**SELECTED EXCERPT:**
* * *

Lucas has been portrayed in our newsletter

Lucas has been portrayed in our newsletter

Lucas Ogorek, Freshwater Biology Section

Lucas is a PhD student in Professor Ole Pedersen's group at the section for Freshwater Biology. Lucas started his PhD 1.5 years ago and came here from Argentina via the TALENT Doctoral Fellowship Programme.

For Lucas, like for many other PhD students, the corona pandemic has been troublesome. First and foremost, the lock-down meant that his growth experiments had to be discarded. After the labs reopened, Lucas had to start the experiments all over again, making an extension of his PhD inevitable. However, the waiting time was well spent taking Danish lessons, while sharing the notion of many others, that Danish is quite difficult to acquire.

Likewise, the pandemics has complicated the required change of research environment. Lucas should originally have been to Australia, but the opportunity passed - giving new hope for a research stay in Japan during spring. Japan also being the dream destination for a subsequent postdoc position.

* * *

**GIVEN ENTRIES:**

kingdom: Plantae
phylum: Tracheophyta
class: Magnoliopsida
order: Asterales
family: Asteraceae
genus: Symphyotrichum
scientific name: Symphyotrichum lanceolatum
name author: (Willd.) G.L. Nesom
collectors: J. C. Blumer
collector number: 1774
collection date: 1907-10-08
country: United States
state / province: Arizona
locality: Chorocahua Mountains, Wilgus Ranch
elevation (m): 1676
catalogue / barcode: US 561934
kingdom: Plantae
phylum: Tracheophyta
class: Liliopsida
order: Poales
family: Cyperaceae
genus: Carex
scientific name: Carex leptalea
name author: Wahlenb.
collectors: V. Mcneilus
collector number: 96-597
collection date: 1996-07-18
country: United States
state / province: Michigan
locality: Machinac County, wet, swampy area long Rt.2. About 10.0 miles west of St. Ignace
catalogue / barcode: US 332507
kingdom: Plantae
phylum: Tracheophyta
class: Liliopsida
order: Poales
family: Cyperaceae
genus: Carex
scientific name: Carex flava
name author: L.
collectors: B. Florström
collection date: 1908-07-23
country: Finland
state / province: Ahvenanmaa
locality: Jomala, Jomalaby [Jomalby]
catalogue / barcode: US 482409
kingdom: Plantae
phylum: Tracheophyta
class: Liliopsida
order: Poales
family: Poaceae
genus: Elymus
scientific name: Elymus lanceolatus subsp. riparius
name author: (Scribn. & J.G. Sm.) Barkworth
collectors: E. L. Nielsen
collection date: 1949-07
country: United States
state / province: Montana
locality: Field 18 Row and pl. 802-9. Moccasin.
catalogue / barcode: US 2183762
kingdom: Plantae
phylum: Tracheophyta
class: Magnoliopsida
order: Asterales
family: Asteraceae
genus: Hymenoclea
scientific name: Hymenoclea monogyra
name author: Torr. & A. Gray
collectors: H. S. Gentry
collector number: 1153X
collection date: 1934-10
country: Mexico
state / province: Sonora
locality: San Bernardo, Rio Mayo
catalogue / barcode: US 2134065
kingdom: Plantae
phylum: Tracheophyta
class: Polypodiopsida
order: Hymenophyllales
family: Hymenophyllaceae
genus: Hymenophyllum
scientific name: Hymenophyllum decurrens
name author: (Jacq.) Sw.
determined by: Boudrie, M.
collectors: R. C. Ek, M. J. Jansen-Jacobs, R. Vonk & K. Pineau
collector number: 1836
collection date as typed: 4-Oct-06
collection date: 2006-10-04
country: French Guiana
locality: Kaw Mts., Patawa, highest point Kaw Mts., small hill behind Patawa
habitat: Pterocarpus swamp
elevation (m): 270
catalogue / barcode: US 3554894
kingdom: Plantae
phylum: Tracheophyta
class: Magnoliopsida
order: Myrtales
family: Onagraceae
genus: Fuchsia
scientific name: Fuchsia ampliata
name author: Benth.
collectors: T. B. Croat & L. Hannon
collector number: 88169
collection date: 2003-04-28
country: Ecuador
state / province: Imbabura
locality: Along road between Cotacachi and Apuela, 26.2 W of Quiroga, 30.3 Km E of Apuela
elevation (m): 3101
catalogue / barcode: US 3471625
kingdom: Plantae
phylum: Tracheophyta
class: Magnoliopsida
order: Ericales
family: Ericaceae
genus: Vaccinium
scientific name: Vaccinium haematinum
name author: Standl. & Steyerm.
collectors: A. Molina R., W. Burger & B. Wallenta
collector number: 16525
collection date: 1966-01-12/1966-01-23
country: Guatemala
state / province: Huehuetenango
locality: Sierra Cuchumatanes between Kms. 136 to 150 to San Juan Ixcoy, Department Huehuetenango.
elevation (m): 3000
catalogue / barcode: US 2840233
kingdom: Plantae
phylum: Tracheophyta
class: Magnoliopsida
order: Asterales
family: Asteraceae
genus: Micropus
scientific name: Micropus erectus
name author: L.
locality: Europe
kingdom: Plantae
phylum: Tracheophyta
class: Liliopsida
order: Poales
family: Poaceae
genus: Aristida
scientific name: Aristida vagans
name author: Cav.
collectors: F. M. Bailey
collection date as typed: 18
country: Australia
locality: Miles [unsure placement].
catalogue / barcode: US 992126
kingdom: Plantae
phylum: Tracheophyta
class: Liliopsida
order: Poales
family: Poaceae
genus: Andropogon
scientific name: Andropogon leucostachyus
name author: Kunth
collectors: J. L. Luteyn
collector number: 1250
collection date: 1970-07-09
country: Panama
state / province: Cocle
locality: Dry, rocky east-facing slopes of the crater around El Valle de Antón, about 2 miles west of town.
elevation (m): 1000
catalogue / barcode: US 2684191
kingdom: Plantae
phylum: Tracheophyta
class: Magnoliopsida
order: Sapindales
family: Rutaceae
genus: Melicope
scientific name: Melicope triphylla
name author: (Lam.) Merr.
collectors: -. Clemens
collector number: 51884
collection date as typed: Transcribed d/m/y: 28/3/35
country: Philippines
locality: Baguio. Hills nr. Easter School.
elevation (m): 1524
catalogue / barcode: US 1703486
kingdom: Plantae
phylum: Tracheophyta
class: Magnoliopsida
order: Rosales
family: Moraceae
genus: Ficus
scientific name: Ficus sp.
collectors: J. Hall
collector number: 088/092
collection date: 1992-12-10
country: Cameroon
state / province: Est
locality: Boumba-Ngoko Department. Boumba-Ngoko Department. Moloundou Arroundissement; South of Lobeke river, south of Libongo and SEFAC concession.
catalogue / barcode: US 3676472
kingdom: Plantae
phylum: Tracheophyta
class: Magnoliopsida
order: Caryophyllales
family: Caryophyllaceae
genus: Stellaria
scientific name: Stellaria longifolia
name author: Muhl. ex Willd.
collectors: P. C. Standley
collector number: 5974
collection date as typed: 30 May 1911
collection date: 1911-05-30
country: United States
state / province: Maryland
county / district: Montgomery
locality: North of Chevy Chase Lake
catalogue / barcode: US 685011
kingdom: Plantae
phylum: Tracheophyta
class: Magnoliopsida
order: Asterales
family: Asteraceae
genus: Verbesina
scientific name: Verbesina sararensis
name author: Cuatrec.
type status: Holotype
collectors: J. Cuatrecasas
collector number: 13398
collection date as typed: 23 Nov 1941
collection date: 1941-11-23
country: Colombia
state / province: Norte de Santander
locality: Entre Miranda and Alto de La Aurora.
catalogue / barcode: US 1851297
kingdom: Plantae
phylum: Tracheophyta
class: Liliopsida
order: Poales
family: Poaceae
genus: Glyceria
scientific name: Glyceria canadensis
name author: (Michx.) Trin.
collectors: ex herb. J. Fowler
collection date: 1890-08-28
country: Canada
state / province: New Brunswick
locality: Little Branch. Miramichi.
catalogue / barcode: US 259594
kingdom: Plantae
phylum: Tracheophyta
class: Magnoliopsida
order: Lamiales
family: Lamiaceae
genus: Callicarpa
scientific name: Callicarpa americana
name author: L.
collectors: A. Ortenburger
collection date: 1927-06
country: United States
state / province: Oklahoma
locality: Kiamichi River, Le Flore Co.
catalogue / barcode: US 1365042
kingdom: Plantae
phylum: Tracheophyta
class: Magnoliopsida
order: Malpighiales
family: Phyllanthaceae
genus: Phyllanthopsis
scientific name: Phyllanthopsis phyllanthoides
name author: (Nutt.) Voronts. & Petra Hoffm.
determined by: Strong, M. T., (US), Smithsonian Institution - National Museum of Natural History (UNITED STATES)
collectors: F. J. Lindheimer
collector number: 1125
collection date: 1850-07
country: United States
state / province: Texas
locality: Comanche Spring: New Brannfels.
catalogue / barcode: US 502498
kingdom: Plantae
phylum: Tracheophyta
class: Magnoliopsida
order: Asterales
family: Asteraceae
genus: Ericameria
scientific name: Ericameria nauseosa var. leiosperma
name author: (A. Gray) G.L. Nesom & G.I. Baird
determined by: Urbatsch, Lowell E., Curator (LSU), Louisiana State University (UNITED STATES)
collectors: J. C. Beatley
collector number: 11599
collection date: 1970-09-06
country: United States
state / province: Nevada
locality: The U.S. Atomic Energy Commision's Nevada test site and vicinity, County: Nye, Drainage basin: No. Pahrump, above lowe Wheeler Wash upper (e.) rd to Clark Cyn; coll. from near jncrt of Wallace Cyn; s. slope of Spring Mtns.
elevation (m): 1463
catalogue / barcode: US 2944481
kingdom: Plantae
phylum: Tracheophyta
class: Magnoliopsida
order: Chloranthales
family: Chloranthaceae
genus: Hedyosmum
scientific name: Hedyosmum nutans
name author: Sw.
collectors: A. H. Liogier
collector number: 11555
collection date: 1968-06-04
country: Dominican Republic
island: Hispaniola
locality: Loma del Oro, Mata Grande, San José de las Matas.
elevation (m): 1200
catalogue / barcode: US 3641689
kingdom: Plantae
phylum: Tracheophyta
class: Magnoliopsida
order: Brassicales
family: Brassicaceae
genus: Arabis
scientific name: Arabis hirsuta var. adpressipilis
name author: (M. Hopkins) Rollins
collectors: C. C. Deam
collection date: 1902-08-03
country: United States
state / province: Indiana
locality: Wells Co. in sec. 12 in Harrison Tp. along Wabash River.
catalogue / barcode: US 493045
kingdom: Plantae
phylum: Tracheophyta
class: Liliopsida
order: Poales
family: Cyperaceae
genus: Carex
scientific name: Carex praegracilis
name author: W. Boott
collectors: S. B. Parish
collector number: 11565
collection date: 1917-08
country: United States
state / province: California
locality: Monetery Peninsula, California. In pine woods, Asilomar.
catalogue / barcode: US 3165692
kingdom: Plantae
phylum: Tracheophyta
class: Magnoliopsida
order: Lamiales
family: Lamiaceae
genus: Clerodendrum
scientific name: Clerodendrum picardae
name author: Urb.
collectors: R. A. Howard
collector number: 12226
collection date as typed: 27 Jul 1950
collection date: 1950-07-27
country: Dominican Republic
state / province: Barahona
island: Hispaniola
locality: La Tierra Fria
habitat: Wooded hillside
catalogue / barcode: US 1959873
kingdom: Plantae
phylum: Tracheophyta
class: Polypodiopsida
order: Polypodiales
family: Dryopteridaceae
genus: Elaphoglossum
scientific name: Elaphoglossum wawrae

* * *

**EXERCISE REQUIREMENTS:**
a. How would you render this sentence from the newsletter profile of Lucas in Spanish: "Lucas started his PhD 1.5 years ago and came here from Argentina via the TALENT Doctoral Fellowship Programme."?
b. Reproduce everything in the newsletter profile of Lucas from "Lucas Ogorek, Freshwater" down to "Doctoral Fellowship Programme.".
c. According to the newsletter profile of Lucas, why did an extension of his PhD become inevitable? Answer in one to three sentences.

**OUTPUTS BY TASK:**
a. Lucas comenzó su doctorado hace un año y medio y llegó aquí desde Argentina a través del TALENT Doctoral Fellowship Programme.

b.
Lucas Ogorek, Freshwater Biology Section

Lucas is a PhD student in Professor Ole Pedersen's group at the section for Freshwater Biology. Lucas started his PhD 1.5 years ago and came here from Argentina via the TALENT Doctoral Fellowship Programme.

c. The lockdown forced him to discard his growth experiments. When the labs reopened, he had to start those experiments all over again, which made the extension inevitable.